> **Work task**:
Look through the data below for the line with "left elbow: (372, 355)", and transcribe it exactly together with each line after it up to and including the line with "neck: (729, 411)". Give nothing else.

> **Available data**:
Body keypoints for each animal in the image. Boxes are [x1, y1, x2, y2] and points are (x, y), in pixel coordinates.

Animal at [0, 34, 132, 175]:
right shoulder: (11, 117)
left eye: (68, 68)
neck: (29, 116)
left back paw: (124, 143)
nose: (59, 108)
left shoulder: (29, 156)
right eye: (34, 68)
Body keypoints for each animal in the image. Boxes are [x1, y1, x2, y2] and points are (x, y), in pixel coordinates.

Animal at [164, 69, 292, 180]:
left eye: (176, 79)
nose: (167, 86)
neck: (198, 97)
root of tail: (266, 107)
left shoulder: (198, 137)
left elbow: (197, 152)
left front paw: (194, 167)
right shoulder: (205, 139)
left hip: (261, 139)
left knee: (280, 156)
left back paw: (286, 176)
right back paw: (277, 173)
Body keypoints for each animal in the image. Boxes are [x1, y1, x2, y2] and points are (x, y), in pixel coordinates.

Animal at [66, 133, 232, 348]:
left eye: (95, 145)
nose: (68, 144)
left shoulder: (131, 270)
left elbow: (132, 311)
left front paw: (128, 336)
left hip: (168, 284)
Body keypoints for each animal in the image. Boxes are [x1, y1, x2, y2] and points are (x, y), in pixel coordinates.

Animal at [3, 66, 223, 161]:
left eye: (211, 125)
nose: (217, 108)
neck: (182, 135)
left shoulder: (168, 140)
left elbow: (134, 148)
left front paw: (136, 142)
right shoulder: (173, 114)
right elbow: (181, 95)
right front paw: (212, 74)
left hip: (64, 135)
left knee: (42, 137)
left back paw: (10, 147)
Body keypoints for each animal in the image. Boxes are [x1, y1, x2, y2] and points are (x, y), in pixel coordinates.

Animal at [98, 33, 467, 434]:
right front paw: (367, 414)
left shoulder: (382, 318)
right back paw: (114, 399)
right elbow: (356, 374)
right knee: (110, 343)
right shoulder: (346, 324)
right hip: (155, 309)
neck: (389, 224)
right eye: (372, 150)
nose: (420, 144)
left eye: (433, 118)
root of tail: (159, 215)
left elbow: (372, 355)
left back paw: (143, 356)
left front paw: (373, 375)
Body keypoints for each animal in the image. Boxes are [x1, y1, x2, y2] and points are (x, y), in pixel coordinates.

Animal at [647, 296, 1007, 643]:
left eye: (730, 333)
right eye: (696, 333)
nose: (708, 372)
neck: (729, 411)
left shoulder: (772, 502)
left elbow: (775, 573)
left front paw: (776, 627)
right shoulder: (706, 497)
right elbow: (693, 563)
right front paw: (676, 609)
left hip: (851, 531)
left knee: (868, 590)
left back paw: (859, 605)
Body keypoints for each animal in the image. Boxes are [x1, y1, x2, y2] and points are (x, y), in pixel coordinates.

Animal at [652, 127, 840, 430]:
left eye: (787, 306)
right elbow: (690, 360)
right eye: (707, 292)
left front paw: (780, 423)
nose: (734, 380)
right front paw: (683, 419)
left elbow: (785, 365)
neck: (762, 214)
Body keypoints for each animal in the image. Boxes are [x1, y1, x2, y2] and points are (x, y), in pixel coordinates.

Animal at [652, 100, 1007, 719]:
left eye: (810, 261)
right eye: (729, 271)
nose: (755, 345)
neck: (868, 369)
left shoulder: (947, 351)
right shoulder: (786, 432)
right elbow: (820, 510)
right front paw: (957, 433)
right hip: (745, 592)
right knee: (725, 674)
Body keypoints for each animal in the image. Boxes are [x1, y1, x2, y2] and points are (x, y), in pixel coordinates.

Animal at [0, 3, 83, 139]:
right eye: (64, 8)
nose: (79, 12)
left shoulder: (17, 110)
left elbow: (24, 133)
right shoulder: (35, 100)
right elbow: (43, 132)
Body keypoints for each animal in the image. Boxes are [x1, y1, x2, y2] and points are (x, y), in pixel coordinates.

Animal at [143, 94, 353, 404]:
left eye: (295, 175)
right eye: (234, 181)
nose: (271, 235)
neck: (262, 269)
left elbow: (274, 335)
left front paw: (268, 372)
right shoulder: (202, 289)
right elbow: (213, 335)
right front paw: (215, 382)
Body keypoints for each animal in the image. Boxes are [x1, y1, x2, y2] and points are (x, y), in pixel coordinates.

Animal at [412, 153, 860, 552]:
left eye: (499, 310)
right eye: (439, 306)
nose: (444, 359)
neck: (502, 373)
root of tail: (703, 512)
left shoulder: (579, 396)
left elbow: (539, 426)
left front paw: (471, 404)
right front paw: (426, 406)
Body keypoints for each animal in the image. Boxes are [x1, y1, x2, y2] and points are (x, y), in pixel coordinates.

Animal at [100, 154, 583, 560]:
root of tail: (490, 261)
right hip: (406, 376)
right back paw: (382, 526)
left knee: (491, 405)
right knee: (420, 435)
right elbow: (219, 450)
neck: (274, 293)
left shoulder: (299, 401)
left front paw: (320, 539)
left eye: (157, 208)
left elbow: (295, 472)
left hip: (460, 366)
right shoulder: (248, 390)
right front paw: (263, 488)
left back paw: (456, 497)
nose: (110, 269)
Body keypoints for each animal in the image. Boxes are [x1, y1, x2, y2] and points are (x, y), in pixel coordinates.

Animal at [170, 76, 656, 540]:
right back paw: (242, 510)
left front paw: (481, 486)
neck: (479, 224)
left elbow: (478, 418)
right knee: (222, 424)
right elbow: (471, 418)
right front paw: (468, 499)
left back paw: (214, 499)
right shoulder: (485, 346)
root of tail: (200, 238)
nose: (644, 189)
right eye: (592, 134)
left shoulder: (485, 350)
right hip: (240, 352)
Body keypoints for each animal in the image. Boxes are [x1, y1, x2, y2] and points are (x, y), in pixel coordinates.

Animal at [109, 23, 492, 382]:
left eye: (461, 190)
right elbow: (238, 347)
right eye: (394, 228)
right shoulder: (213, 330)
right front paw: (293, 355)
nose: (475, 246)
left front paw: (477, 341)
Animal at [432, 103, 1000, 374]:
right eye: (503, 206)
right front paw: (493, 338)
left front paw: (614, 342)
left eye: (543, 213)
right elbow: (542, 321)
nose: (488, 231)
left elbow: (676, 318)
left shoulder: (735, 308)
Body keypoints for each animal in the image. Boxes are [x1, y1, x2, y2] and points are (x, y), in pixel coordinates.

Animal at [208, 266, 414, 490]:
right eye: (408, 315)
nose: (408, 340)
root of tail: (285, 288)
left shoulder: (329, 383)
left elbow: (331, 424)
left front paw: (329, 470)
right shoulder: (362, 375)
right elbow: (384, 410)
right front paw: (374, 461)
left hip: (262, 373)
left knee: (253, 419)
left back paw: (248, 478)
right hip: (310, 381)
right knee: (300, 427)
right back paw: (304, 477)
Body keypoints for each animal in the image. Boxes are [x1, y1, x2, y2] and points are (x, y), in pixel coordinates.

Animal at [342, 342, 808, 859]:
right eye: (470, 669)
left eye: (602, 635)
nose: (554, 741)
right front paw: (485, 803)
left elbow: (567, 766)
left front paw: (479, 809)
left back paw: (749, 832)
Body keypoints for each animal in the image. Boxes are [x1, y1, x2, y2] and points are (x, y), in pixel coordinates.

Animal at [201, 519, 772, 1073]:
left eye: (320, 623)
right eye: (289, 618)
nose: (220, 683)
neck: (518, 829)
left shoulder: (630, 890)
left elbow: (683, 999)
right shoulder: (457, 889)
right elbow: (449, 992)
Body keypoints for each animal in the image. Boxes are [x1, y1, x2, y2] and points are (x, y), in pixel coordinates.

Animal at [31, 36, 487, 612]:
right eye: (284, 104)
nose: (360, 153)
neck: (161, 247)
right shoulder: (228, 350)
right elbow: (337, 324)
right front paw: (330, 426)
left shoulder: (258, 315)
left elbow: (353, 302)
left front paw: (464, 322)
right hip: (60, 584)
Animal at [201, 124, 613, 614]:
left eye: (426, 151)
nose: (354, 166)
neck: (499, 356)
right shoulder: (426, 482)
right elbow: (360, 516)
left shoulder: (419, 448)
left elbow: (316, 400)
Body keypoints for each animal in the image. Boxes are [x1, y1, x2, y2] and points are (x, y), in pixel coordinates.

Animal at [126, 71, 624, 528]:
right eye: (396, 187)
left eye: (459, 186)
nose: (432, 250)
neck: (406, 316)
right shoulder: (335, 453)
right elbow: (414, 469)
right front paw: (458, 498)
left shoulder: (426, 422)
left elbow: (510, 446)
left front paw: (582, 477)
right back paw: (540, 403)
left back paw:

> **Exercise solution**:
left elbow: (372, 355)
left back paw: (143, 356)
left front paw: (373, 375)
Body keypoints for each animal in the image. Boxes are [x1, y1, x2, y2] and points are (x, y), in pixel coordinates.

Animal at [647, 296, 1007, 643]:
left eye: (730, 333)
right eye: (696, 333)
nose: (708, 372)
neck: (729, 411)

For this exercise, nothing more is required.